Tuttavia, questi stessi script impediscono all’IA di essere un serio sostituto dei terapeuti umani. I robot AI rispondono a determinate parole chiave, quindi a volte fraintendono gli utenti. Quando Vice ha testato la popolare app terapeutica Woebot, l’app ha prodotto una risposta degna di nota.

Utente: “Sono super ansioso e riesco a malapena a dormire”.

Woebot: “Ah, non vedo l’ora di entrare nei miei jammies più tardi” seguito da una serie di emoji assonnate “z”
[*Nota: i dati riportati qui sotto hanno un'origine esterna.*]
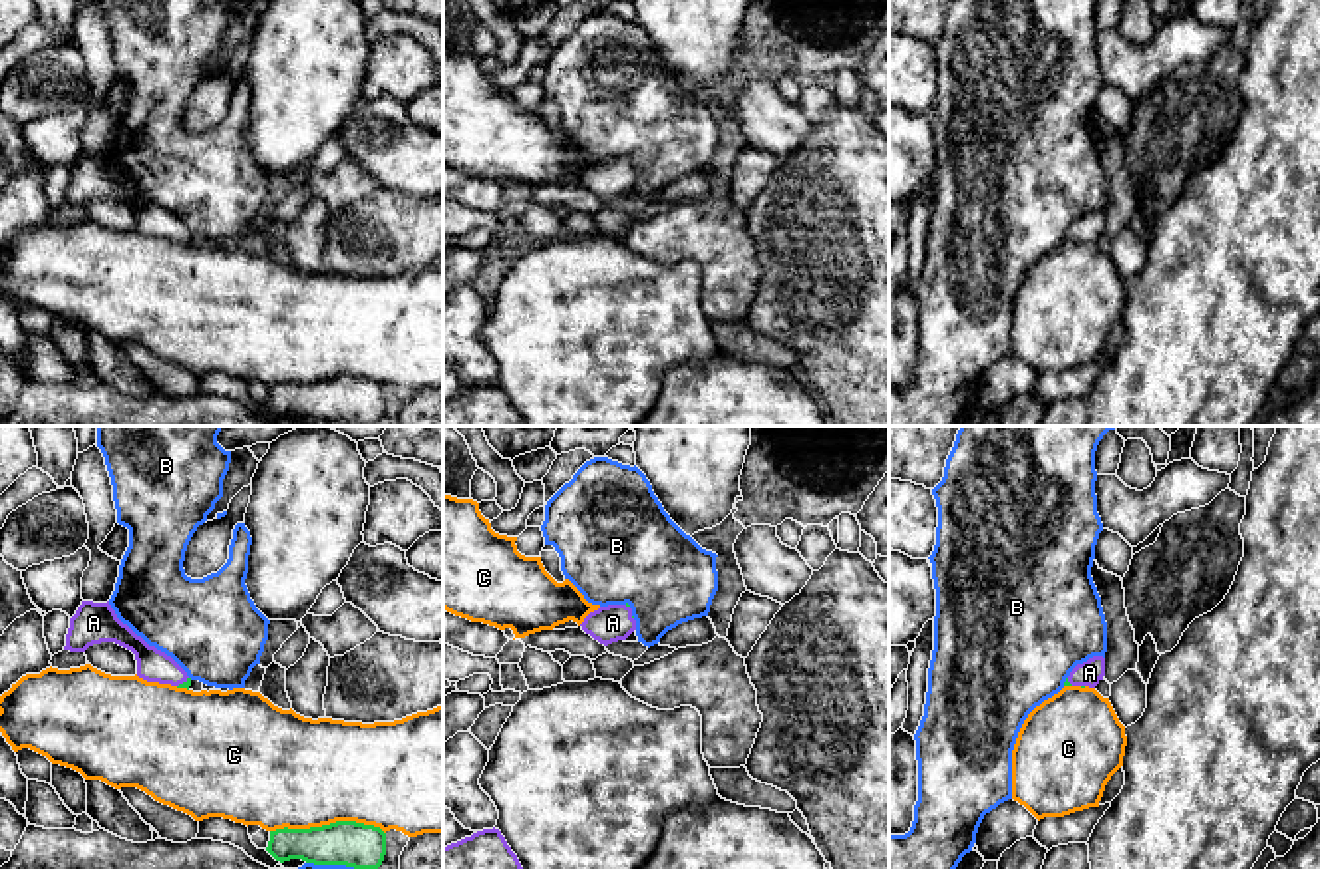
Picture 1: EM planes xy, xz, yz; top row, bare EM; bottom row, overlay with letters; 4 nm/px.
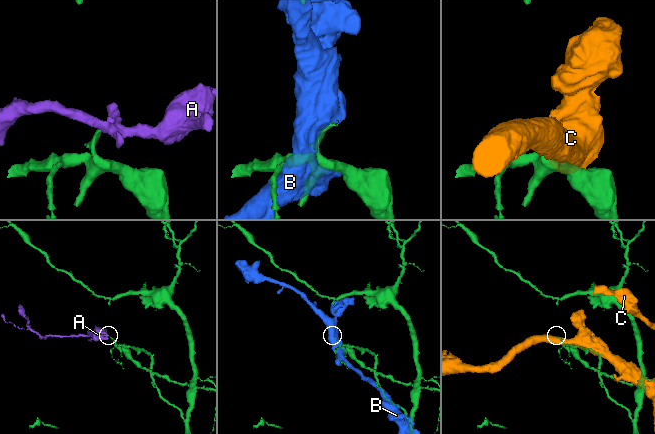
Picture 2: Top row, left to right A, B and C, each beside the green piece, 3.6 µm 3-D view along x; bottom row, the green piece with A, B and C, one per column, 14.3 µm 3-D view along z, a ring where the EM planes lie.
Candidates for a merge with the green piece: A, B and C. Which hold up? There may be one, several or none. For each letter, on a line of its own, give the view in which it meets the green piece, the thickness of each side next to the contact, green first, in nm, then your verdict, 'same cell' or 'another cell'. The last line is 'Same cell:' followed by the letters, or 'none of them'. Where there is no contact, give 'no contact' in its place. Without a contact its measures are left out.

Un utente in preda a un attacco di panico troverebbe utile o confortante questo commento con script? Non è probabile. Ma a differenza dei terapeuti umani, i robot di intelligenza artificiale non sono bravi a interpretare il contesto sociale o ad intervenire in una crisi. Sebbene un’IA possa sembrare realistica, non è sempre uno strumento appropriato da utilizzare quando la vita di qualcuno è in gioco. A differenza dei consulenti esperti in crisi, i chatbot non possono raccomandare piani di sicurezza specifici o collegare gli utenti con risorse sanitarie e supporto nella loro comunità.

Nonostante queste reali limitazioni, i chatbot AI forniscono una piattaforma tanto necessaria per la comunicazione aperta e l’espressione personale. Con app terapeutiche come Replika, Tess e Woebot che guadagnano milioni in finanziamenti e download di utenti, le persone hanno più opzioni che mai se vogliono provare a chattare con un bot per elaborare le proprie emozioni tra gli appuntamenti di terapia o per fare amicizia digitale durante una pandemia.